**DOCUMENT**
I would like to remove text between commas and dashes in a long string of variable labels saved as a comma-separated. Here's a minimal example of my string:
myvarlabels <- ("participant number, How much do you like the following products-green tea, How much do you like the following products-beer,\"How much, if anything at all, would you be willing to pay for these products if they were ...-Japanese, Chinese, and Indian green tea\",\"How much, if anything at all, would you be willing to pay for these products if they were ...-Japanese, Chinese, and Indian beer\"")
Importantly, the variable labels appear in two different forms and should be shortened in the following way:
I tried to use gsub and regular expressions to identify and then delete the text between the commas and the dash (i.e., replacing the text with "").
Has anyone a suggestion as to how I could use gsub to remove the text between the commas that indicate the start of a new column and the dashes that are followed by the text that I want to keep while preserving the double quotes?
EDIT 1
To be more precise, the data include three types of comma-separated chunks of text. They all specify what information the corresponding variables contain:
short descriptions including one or more words (e.g., participant number)
longer descriptions where the relevant information only appears after a dash (e.g., How much do you like the following products-green tea)
same as above but with commas present somewhere before the dash (e.g., How much, if anything at all, would you ...); this is why this type of chunk of text is preceded and followed by \" (otherwise they are not correctly read)
The four types of text sequences are all preceded and followed by commas and can appear in any order.
Here's a new minimal example that more accurately reflects the real data than my first example:
(myvarlabels3 <- ("participant number,age,gender,body mass index,How much do you like the following products-green tea,How much do you like the following products-beer,outdoor temperature,season,\"How much experience do you have with the following products-Indian spices\",\"How much, if anything at all, would you be willing to pay for these products if they were ...-Japanese, Chinese, and Indian beer\",email,telephone number"))
Cath's code (Edit 2) works up to a certain point. When I add more of the "simple" type 1 sequences of text at the beginning of the string or when I add a text sequence specified under 4. in the above list, the code doesn't work properly anymore.

**RECORDS SUPPLIED**

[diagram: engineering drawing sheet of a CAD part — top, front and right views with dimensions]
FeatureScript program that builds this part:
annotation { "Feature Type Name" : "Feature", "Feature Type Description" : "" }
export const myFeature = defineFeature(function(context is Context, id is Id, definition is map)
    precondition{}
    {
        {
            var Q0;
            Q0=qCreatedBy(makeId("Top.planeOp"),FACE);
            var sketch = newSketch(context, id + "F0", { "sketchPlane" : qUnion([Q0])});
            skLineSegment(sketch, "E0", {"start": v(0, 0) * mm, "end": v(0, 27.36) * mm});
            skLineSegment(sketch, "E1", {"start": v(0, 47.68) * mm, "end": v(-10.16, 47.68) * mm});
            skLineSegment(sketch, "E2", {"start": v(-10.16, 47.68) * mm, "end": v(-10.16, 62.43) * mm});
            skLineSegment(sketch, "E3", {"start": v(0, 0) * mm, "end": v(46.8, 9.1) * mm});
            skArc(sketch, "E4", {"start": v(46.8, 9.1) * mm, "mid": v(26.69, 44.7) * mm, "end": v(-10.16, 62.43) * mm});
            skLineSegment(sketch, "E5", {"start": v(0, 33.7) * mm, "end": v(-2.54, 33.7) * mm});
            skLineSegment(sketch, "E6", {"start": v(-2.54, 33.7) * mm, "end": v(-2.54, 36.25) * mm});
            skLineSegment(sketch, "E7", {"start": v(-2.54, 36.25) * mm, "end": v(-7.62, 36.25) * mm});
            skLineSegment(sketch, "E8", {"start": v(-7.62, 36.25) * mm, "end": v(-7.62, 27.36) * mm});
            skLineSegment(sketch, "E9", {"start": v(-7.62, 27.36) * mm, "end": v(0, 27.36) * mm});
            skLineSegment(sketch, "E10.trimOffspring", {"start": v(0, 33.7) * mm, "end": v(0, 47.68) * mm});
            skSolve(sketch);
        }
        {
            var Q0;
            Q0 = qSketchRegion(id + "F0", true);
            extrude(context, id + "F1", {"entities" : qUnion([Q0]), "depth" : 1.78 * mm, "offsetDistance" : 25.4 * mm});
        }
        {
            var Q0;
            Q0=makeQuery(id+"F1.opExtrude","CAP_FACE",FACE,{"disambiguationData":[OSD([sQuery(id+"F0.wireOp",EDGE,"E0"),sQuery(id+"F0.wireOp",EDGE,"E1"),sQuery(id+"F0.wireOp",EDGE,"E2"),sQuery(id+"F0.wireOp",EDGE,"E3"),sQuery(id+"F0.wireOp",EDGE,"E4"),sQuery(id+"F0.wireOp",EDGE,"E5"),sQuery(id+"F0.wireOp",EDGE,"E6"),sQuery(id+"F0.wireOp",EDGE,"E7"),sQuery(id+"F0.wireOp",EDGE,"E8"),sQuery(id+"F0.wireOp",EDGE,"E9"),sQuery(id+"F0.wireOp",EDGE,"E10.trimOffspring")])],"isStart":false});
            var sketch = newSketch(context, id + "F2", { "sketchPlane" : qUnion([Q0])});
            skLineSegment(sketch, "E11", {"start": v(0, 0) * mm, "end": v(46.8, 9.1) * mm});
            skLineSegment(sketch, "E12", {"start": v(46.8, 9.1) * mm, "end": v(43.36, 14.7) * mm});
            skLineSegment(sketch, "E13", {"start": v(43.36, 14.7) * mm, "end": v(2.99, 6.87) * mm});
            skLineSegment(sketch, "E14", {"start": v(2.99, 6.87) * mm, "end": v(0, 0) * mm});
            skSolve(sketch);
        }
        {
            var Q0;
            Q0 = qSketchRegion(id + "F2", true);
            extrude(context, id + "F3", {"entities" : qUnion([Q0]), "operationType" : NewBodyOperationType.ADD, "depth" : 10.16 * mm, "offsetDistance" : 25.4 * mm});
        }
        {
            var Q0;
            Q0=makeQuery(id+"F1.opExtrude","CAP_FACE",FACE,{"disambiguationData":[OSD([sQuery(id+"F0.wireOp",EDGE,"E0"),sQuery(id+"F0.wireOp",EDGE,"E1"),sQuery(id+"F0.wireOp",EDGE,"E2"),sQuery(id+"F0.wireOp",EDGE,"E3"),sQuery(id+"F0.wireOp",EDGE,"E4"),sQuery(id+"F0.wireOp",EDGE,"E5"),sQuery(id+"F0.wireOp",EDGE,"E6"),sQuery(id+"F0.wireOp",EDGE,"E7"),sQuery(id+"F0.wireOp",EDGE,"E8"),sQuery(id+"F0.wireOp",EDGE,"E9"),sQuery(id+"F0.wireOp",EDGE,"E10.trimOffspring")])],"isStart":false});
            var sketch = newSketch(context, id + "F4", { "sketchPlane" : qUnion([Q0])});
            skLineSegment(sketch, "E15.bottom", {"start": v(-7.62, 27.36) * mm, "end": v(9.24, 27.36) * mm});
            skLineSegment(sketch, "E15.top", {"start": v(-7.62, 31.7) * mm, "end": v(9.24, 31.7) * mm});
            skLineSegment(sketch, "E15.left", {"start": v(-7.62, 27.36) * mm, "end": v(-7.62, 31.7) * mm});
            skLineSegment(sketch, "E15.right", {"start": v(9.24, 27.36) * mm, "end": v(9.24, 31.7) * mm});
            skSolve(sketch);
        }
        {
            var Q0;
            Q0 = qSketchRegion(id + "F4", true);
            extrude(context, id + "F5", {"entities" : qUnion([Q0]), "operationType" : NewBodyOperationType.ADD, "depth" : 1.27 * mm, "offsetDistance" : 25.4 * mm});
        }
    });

**PROMPT A**
Decide whether each statement below agrees with the forum post, answering yes or no and quoting the deciding words of the post: (i) The poster tried gsub and regular expressions to delete the text between the commas and the dash. (ii) Chunks with commas before the dash are preceded and followed by \". (iii) Cath's code works for every string the poster tried.
**PROMPT B**
Rewrite the paragraph of the forum post that begins "Cath's code (Edit 2)" more briefly, keeping its main facts.
**PROMPT C**
Reproduce the part of the forum post starting with "Has anyone a" and going on through "following products-green tea)".

**ANSWER A**
(i) Yes: "I tried to use gsub and regular expressions to identify and then delete the text between the commas and the dash"
(ii) Yes: "this is why this type of chunk of text is preceded and followed by \" (otherwise they are not correctly read)"
(iii) No: "Cath's code (Edit 2) works up to a certain point."

**ANSWER B**
Cath's code (Edit 2) works only partly. It fails when more simple type 1 text sequences are added at the start of the string, or when a text sequence of the type listed under 4 is added.

**ANSWER C**
Has anyone a suggestion as to how I could use gsub to remove the text between the commas that indicate the start of a new column and the dashes that are followed by the text that I want to keep while preserving the double quotes?
EDIT 1
To be more precise, the data include three types of comma-separated chunks of text. They all specify what information the corresponding variables contain:
short descriptions including one or more words (e.g., participant number)
longer descriptions where the relevant information only appears after a dash (e.g., How much do you like the following products-green tea)